Final answer:
The kinetic energy of a block/bullet system immediately after an inelastic collision is given by KE = \(½×m·v^2\) / (m + M), where m and v are the mass and velocity of the bullet, and M is the mass of the block. Gravity (g) is not a factor in this horizontal collision.
Step-by-step explanation:
To find the expression for the kinetic energy of the block/bullet system immediately after the collision, we first acknowledge that the collision is inelastic because internal kinetic energy is not conserved.
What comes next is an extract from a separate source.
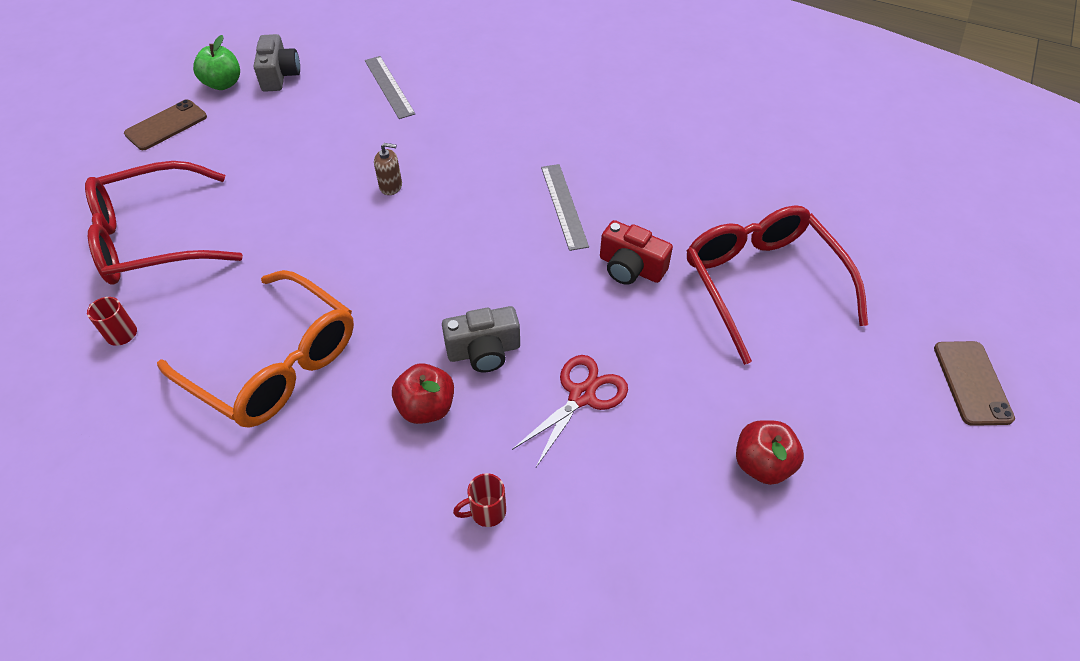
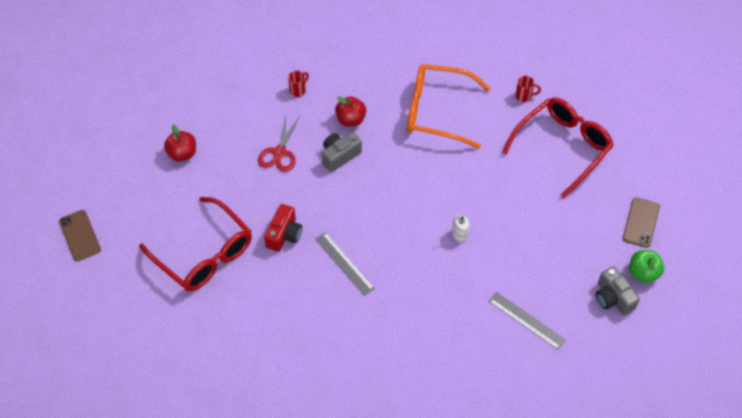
camera: 155 degrees right, 5 degrees up
(391, 186) = (459, 235): brown soap dispenser -> white soap dispenser
(630, 268) = (284, 234): red camera -> red camera turned 105 degrees clockwise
Subsequent to an inelastic collision, the combined mass of both the bullet and block (m + M) moves with a velocity V, which is determined using the conservation of momentum. The bullet of mass m moving at velocity v collides with and embeds into a block of mass M at rest. Using conservation of momentum, the total momentum before the collision is m·v. After they collide and stick together, the new velocity (V) of the system can be calculated as:
m·v = (m + M)V
Therefore, V can be expressed as:
V = (m·v) / (m + M)
Following this, we can write the expression for the kinetic energy after the collision:
KE = \(½×(m + M)V^2\)
By substituting V from the previous equation, we get:
KE = \(½×(m + M)((m·v) / (m + M))^2\)
This simplifies to:
KE = \(½×m·v^2\) / (m + M)
We can see that the kinetic energy depends on both the mass and velocity of the bullet and the mass of the pendulum bob. This equation expresses the kinetic energy in terms of the system's defined quantities and g is not needed here as the motion is horizontal and gravity does not factor into the immediate post-collision kinetic energy.